L’humour a toujours été présent dans le cinéma de Buñuel : sans la dérision ou le grotesque, il n’est pas possible selon lui de prendre la pleine mesure de la complexité humaine. Mais ce fut généralement un ingrédient secondaire, tapis dans les interstices pour accroitre les contrastes d’une dénonciation acerbe ou opposer à la bienséance une moquerie blasphématoire. Dans Le Charme discret de la bourgeoisie, la comédie devient le propos premier, et permet au réalisateur un glissement tout à fait passionnant qui, pour schématiser un peu grossièrement, le ferait passer du surréalisme franc de ses débuts à un absurde beaucoup plus proche d’Ionesco.


Les incongruités les plus franches vont ainsi se succéder dans un véritable festival d’inversions par lesquelles un évêque devient jardinier avant d’assassiner le meurtrier de ses parents, des militaires fument des joints et la haute société tente, tant bien que mal, de dîner convenablement tandis que débarquent la police, l’armée où d’autres importuns. Le récit, très régulièrement investi par des rêves dont on ne révèle la teneur qu’à leur issue (le traditionnel réveil brutal du rêveur), se permet des incursions encore plus fantasques, à grands renforts de spectres ou d’images qui citent allègrement les débuts de Buñuel, comme cet œil crevé d’un mort ou le piano à queue dans lequel on installe un prévenu avant de le torturer. Le dispositif, assez théâtral, fonctionne le plus souvent sur une unité de lieu – une des fameuses réceptions qu’on ne parvient jamais à conduire à son terme – interrompue par une série de sonneries ou d’entrées qui viennent ménager l’intrusion de récits enchâssés. Le film n’est pas encore totalement à sketches (comme ce sera le cas pour Le Fantôme de la Liberté), et garde des personnages récurrents qui permettent d’accroitre la dimension comique, comme celui de l’ambassadeur du Miranda, pays qui concentre à lui seul tous les maux de la Terre, ou les épouses et leurs diverses obsessions.

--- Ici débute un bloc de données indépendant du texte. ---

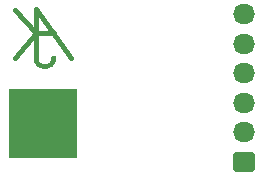
<source format=gbr>
%TF.GenerationSoftware,KiCad,Pcbnew,(6.0.2-0)*%
%TF.CreationDate,2022-03-06T07:34:14+00:00*%
%TF.ProjectId,L86,4c38362e-6b69-4636-9164-5f7063625858,rev?*%
%TF.SameCoordinates,Original*%
%TF.FileFunction,Soldermask,Bot*%
%TF.FilePolarity,Negative*%
%FSLAX46Y46*%
G04 Gerber Fmt 4.6, Leading zero omitted, Abs format (unit mm)*
G04 Created by KiCad (PCBNEW (6.0.2-0)) date 2022-03-06 07:34:14*
%MOMM*%
%LPD*%
G01*
G04 APERTURE LIST*
G04 Aperture macros list*
%AMRoundRect*
0 Rectangle with rounded corners*
0 $1 Rounding radius*
0 $2 $3 $4 $5 $6 $7 $8 $9 X,Y pos of 4 corners*
0 Add a 4 corners polygon primitive as box body*
4,1,4,$2,$3,$4,$5,$6,$7,$8,$9,$2,$3,0*
0 Add four circle primitives for the rounded corners*
1,1,$1+$1,$2,$3*
1,1,$1+$1,$4,$5*
1,1,$1+$1,$6,$7*
1,1,$1+$1,$8,$9*
0 Add four rect primitives between the rounded corners*
20,1,$1+$1,$2,$3,$4,$5,0*
20,1,$1+$1,$4,$5,$6,$7,0*
20,1,$1+$1,$6,$7,$8,$9,0*
20,1,$1+$1,$8,$9,$2,$3,0*%
G04 Aperture macros list end*
%ADD10C,0.450000*%
%ADD11RoundRect,0.250000X0.675000X-0.600000X0.675000X0.600000X-0.675000X0.600000X-0.675000X-0.600000X0*%
%ADD12O,1.850000X1.700000*%
G04 APERTURE END LIST*
D10*
%TO.C,Logo1*%
X99400000Y-95375000D02*
X100900000Y-95375000D01*
X99400000Y-95375000D02*
X97600000Y-97475000D01*
X99400000Y-93275000D02*
X102400000Y-97475000D01*
X97600000Y-93375000D02*
X99400000Y-95375000D01*
X99400000Y-93275000D02*
X99400000Y-97475000D01*
X99400000Y-97475000D02*
G75*
G03*
X100900000Y-97475000I750000J0D01*
G01*
%TO.C,U2*%
G36*
X102900000Y-105900000D02*
G01*
X97100000Y-105900000D01*
X97100000Y-100100000D01*
X102900000Y-100100000D01*
X102900000Y-105900000D01*
G37*
%TD*%
D11*
%TO.C,J1*%
X117000000Y-106250000D03*
D12*
X117000000Y-103750000D03*
X117000000Y-101250000D03*
X117000000Y-98750000D03*
X117000000Y-96250000D03*
X117000000Y-93750000D03*
%TD*%
M02*

</source>
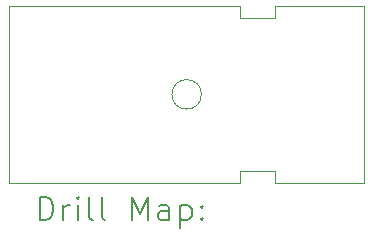
<source format=gbr>
%TF.GenerationSoftware,KiCad,Pcbnew,7.0.9*%
%TF.CreationDate,2024-03-13T00:39:05-05:00*%
%TF.ProjectId,DISPLAY,44495350-4c41-4592-9e6b-696361645f70,rev?*%
%TF.SameCoordinates,Original*%
%TF.FileFunction,Drillmap*%
%TF.FilePolarity,Positive*%
%FSLAX45Y45*%
G04 Gerber Fmt 4.5, Leading zero omitted, Abs format (unit mm)*
G04 Created by KiCad (PCBNEW 7.0.9) date 2024-03-13 00:39:05*
%MOMM*%
%LPD*%
G01*
G04 APERTURE LIST*
%ADD10C,0.100000*%
%ADD11C,0.200000*%
G04 APERTURE END LIST*
D10*
X15950000Y-8100000D02*
X16250000Y-8100000D01*
X16250000Y-8000000D01*
X17000000Y-8000000D01*
X17000000Y-9500000D01*
X16250000Y-9500000D01*
X16250000Y-9400000D01*
X15950000Y-9400000D01*
X15950000Y-9500000D01*
X14000000Y-9500000D01*
X14000000Y-8000000D01*
X15950000Y-8000000D01*
X15950000Y-8100000D01*
X15625000Y-8750000D02*
G75*
G03*
X15625000Y-8750000I-125000J0D01*
G01*
D11*
X14255777Y-9816484D02*
X14255777Y-9616484D01*
X14255777Y-9616484D02*
X14303396Y-9616484D01*
X14303396Y-9616484D02*
X14331967Y-9626008D01*
X14331967Y-9626008D02*
X14351015Y-9645055D01*
X14351015Y-9645055D02*
X14360539Y-9664103D01*
X14360539Y-9664103D02*
X14370062Y-9702198D01*
X14370062Y-9702198D02*
X14370062Y-9730770D01*
X14370062Y-9730770D02*
X14360539Y-9768865D01*
X14360539Y-9768865D02*
X14351015Y-9787912D01*
X14351015Y-9787912D02*
X14331967Y-9806960D01*
X14331967Y-9806960D02*
X14303396Y-9816484D01*
X14303396Y-9816484D02*
X14255777Y-9816484D01*
X14455777Y-9816484D02*
X14455777Y-9683150D01*
X14455777Y-9721246D02*
X14465301Y-9702198D01*
X14465301Y-9702198D02*
X14474824Y-9692674D01*
X14474824Y-9692674D02*
X14493872Y-9683150D01*
X14493872Y-9683150D02*
X14512920Y-9683150D01*
X14579586Y-9816484D02*
X14579586Y-9683150D01*
X14579586Y-9616484D02*
X14570062Y-9626008D01*
X14570062Y-9626008D02*
X14579586Y-9635531D01*
X14579586Y-9635531D02*
X14589110Y-9626008D01*
X14589110Y-9626008D02*
X14579586Y-9616484D01*
X14579586Y-9616484D02*
X14579586Y-9635531D01*
X14703396Y-9816484D02*
X14684348Y-9806960D01*
X14684348Y-9806960D02*
X14674824Y-9787912D01*
X14674824Y-9787912D02*
X14674824Y-9616484D01*
X14808158Y-9816484D02*
X14789110Y-9806960D01*
X14789110Y-9806960D02*
X14779586Y-9787912D01*
X14779586Y-9787912D02*
X14779586Y-9616484D01*
X15036729Y-9816484D02*
X15036729Y-9616484D01*
X15036729Y-9616484D02*
X15103396Y-9759341D01*
X15103396Y-9759341D02*
X15170062Y-9616484D01*
X15170062Y-9616484D02*
X15170062Y-9816484D01*
X15351015Y-9816484D02*
X15351015Y-9711722D01*
X15351015Y-9711722D02*
X15341491Y-9692674D01*
X15341491Y-9692674D02*
X15322443Y-9683150D01*
X15322443Y-9683150D02*
X15284348Y-9683150D01*
X15284348Y-9683150D02*
X15265301Y-9692674D01*
X15351015Y-9806960D02*
X15331967Y-9816484D01*
X15331967Y-9816484D02*
X15284348Y-9816484D01*
X15284348Y-9816484D02*
X15265301Y-9806960D01*
X15265301Y-9806960D02*
X15255777Y-9787912D01*
X15255777Y-9787912D02*
X15255777Y-9768865D01*
X15255777Y-9768865D02*
X15265301Y-9749817D01*
X15265301Y-9749817D02*
X15284348Y-9740293D01*
X15284348Y-9740293D02*
X15331967Y-9740293D01*
X15331967Y-9740293D02*
X15351015Y-9730770D01*
X15446253Y-9683150D02*
X15446253Y-9883150D01*
X15446253Y-9692674D02*
X15465301Y-9683150D01*
X15465301Y-9683150D02*
X15503396Y-9683150D01*
X15503396Y-9683150D02*
X15522443Y-9692674D01*
X15522443Y-9692674D02*
X15531967Y-9702198D01*
X15531967Y-9702198D02*
X15541491Y-9721246D01*
X15541491Y-9721246D02*
X15541491Y-9778389D01*
X15541491Y-9778389D02*
X15531967Y-9797436D01*
X15531967Y-9797436D02*
X15522443Y-9806960D01*
X15522443Y-9806960D02*
X15503396Y-9816484D01*
X15503396Y-9816484D02*
X15465301Y-9816484D01*
X15465301Y-9816484D02*
X15446253Y-9806960D01*
X15627205Y-9797436D02*
X15636729Y-9806960D01*
X15636729Y-9806960D02*
X15627205Y-9816484D01*
X15627205Y-9816484D02*
X15617682Y-9806960D01*
X15617682Y-9806960D02*
X15627205Y-9797436D01*
X15627205Y-9797436D02*
X15627205Y-9816484D01*
X15627205Y-9692674D02*
X15636729Y-9702198D01*
X15636729Y-9702198D02*
X15627205Y-9711722D01*
X15627205Y-9711722D02*
X15617682Y-9702198D01*
X15617682Y-9702198D02*
X15627205Y-9692674D01*
X15627205Y-9692674D02*
X15627205Y-9711722D01*
M02*

</source>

Si Buñuel perd de sa superbe en matière de mise en scène, très marquée par des zooms ou des transitions assez poussives (par le flou, ou un personnage avançant sur la caméra jusqu’à occulter intégralement le cadre), il conserve un sens aigu de l’équilibre qui permet au décalage de toujours garder sa ligne de crête. La bourgeoisie éponyme impose en effet un certain standing, que ce soit dans les tenues, les intérieurs ou la mondanité générales des protagonistes, qui cohabitent donc dans un raffinement assez savoureux avec les incongruités les plus désinhibées. Dans le même esprit, on garde toujours un certain sens de la mesure pour ne pas totalement basculer dans le n’importe quoi, comme s’il fallait, pour conserver l’étrangeté, rappeler la rationalité encore possible chez ces personnages. Ainsi, la maitresse de maison n’abuse pas lorsqu’elle demande à l’évêque de chercher d’autres chaises lorsqu’il assume sa fonction de domestique, et le capitaine empêche le récit du deuxième rêve d’un soldat faute de temps.


L’exhibition du caractère factice, enfin, achève la démonstration d’amusement du réalisateur. Lorsque l’un des repas devient subitement une scène de théâtre, que les morts par balles se multiplient ou que la bande son vient à intervalles régulier couvrir les voix, la mécanique dramatique du tandem Carrière/Buñuel dévoile ses coulisses : les différentes références à la religion, la politique ou la lutte des classes sont désormais des ressorts comiques au profit d’une danse ridicule et jouissive au rythme de laquelle les pantins se prennent encore au sérieux.